• WHAT IS REQUIRED: Write the data out again exactly, dropping any images it holds.

+===+

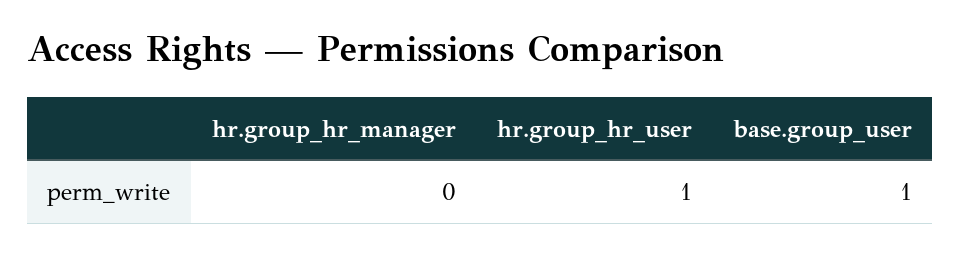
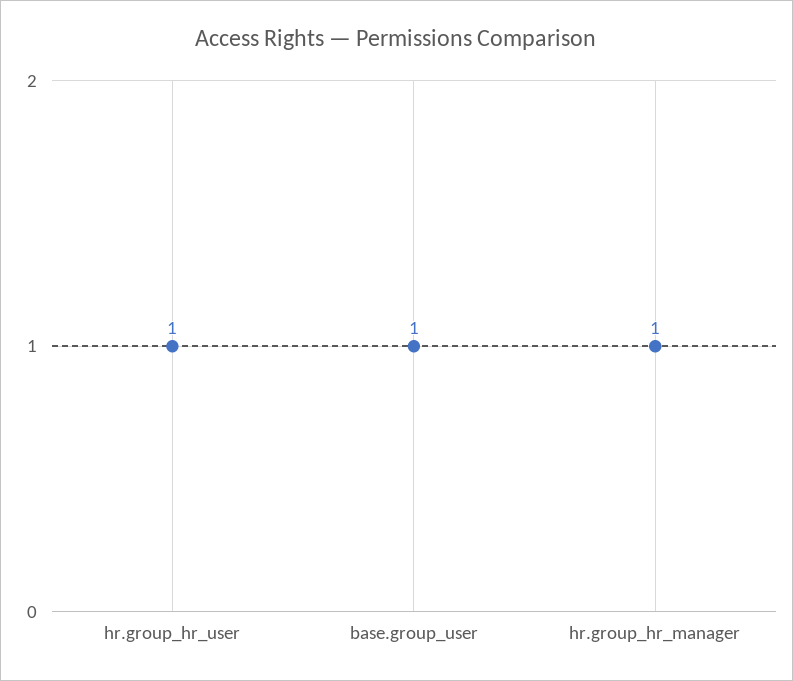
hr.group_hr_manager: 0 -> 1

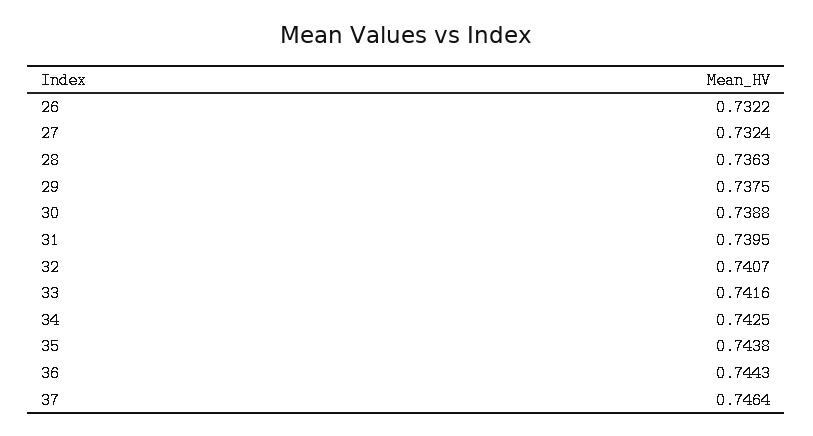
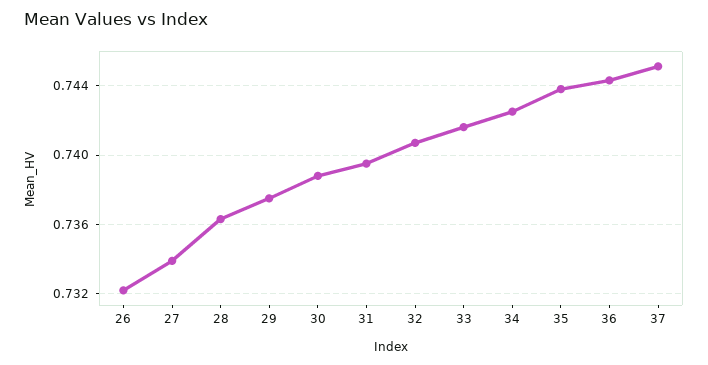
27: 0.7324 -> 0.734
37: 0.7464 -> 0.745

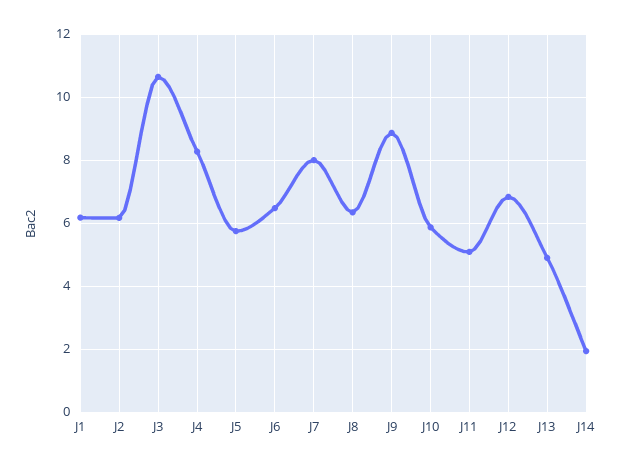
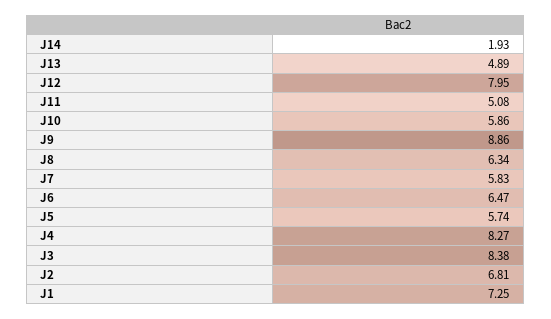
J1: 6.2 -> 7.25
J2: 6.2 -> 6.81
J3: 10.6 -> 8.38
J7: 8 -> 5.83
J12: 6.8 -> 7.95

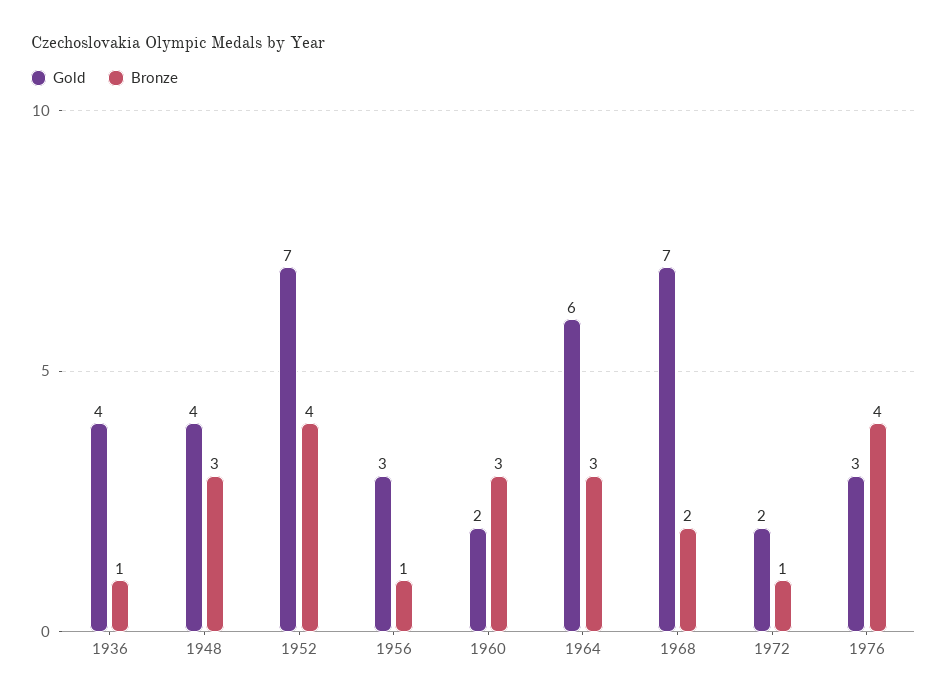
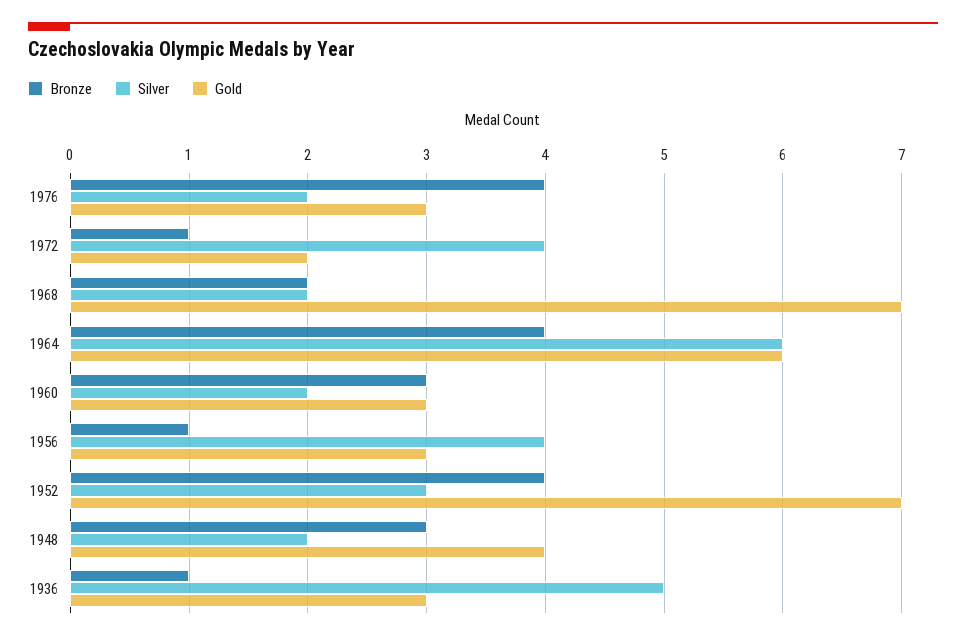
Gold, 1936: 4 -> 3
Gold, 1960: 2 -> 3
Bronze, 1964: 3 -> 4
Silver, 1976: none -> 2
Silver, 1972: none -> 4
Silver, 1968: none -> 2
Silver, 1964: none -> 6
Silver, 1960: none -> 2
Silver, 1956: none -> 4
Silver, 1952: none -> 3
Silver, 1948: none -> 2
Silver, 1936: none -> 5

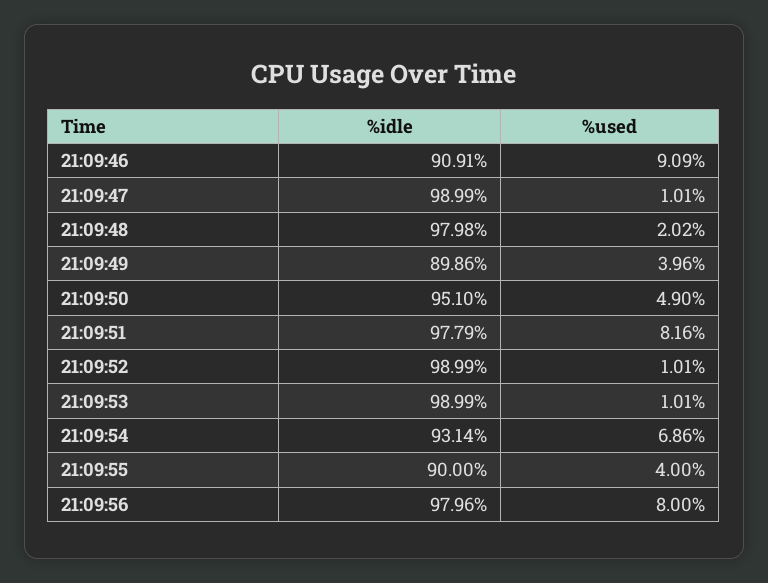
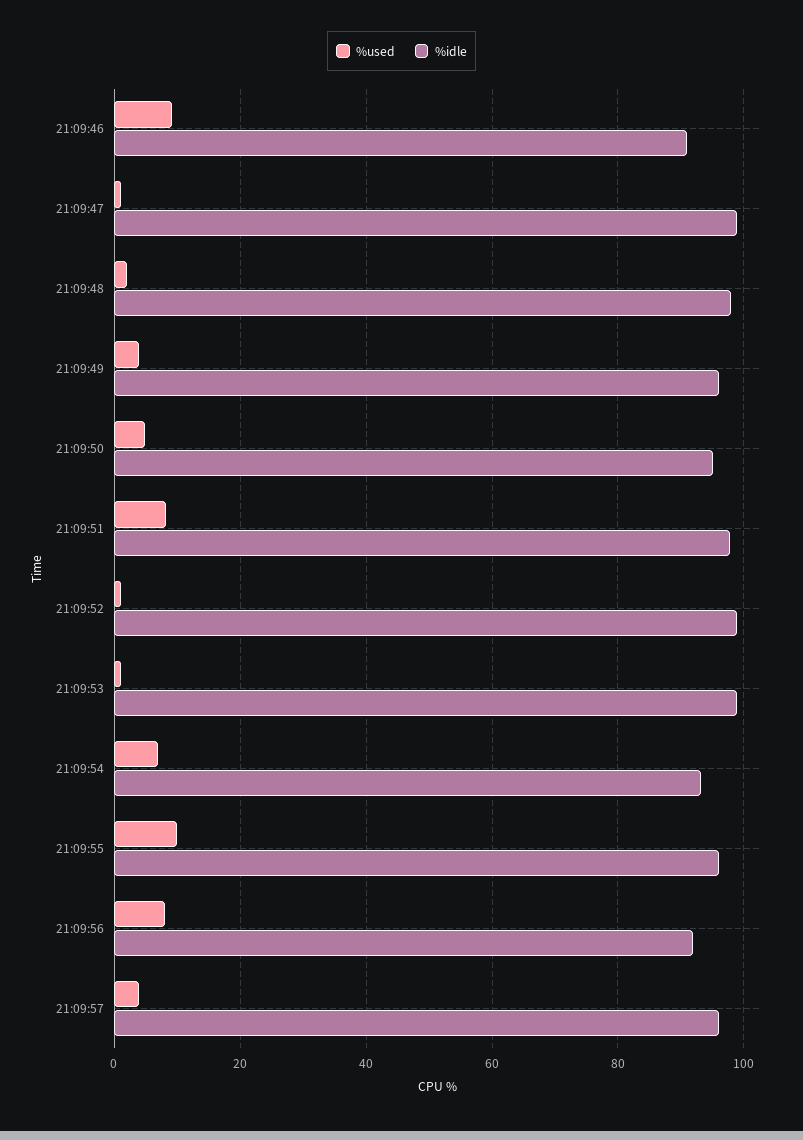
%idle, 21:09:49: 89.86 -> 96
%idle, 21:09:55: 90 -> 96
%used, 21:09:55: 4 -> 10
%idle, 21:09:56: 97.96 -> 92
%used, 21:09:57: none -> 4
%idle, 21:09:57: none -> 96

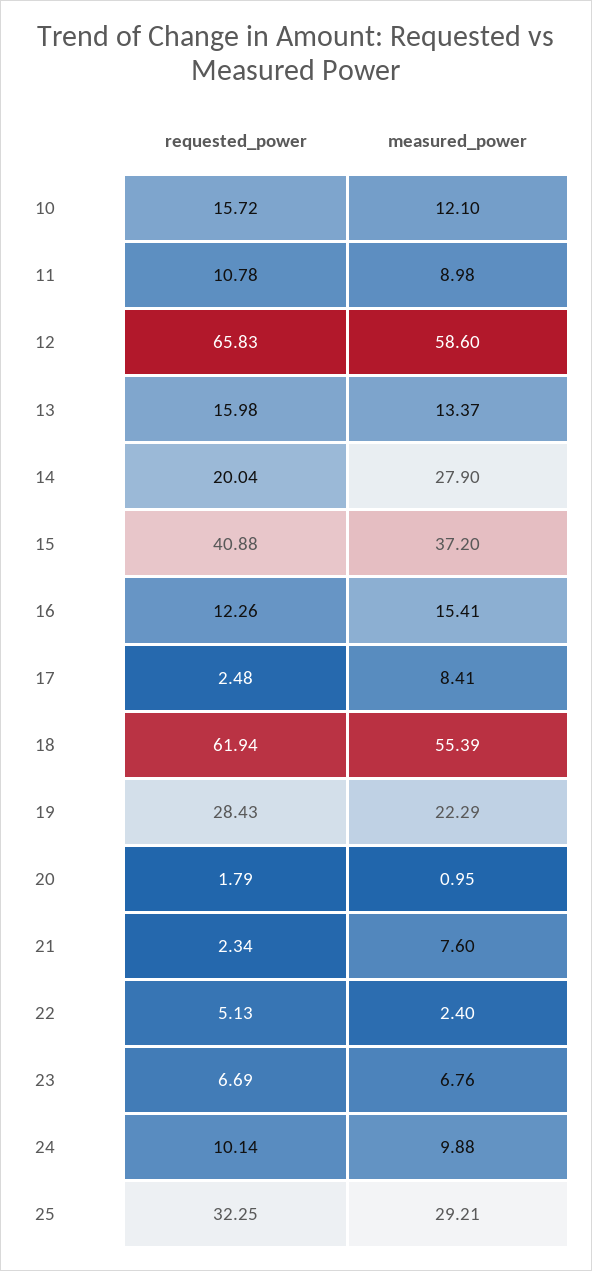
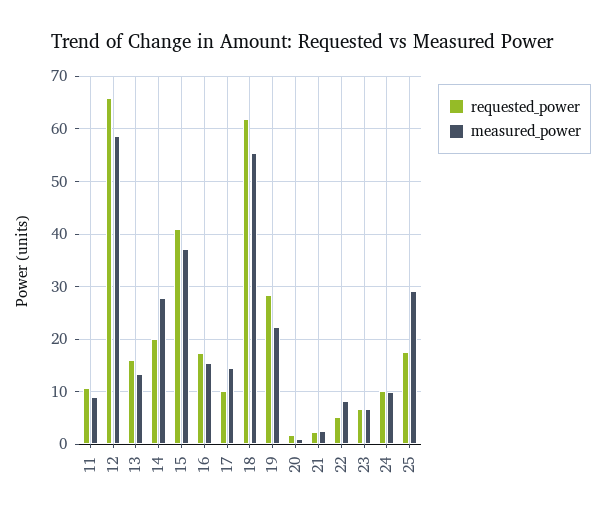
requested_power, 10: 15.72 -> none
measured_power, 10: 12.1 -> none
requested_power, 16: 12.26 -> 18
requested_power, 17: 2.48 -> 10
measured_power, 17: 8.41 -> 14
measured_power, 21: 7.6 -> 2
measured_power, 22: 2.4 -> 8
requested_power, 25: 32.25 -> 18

+===+

• EXERCISE OUTPUT:
hr.group_hr_manager: 0 -> 1

27: 0.7324 -> 0.734
37: 0.7464 -> 0.745

J1: 6.2 -> 7.25
J2: 6.2 -> 6.81
J3: 10.6 -> 8.38
J7: 8 -> 5.83
J12: 6.8 -> 7.95

Gold, 1936: 4 -> 3
Gold, 1960: 2 -> 3
Bronze, 1964: 3 -> 4
Silver, 1976: none -> 2
Silver, 1972: none -> 4
Silver, 1968: none -> 2
Silver, 1964: none -> 6
Silver, 1960: none -> 2
Silver, 1956: none -> 4
Silver, 1952: none -> 3
Silver, 1948: none -> 2
Silver, 1936: none -> 5

%idle, 21:09:49: 89.86 -> 96
%idle, 21:09:55: 90 -> 96
%used, 21:09:55: 4 -> 10
%idle, 21:09:56: 97.96 -> 92
%used, 21:09:57: none -> 4
%idle, 21:09:57: none -> 96

requested_power, 10: 15.72 -> none
measured_power, 10: 12.1 -> none
requested_power, 16: 12.26 -> 18
requested_power, 17: 2.48 -> 10
measured_power, 17: 8.41 -> 14
measured_power, 21: 7.6 -> 2
measured_power, 22: 2.4 -> 8
requested_power, 25: 32.25 -> 18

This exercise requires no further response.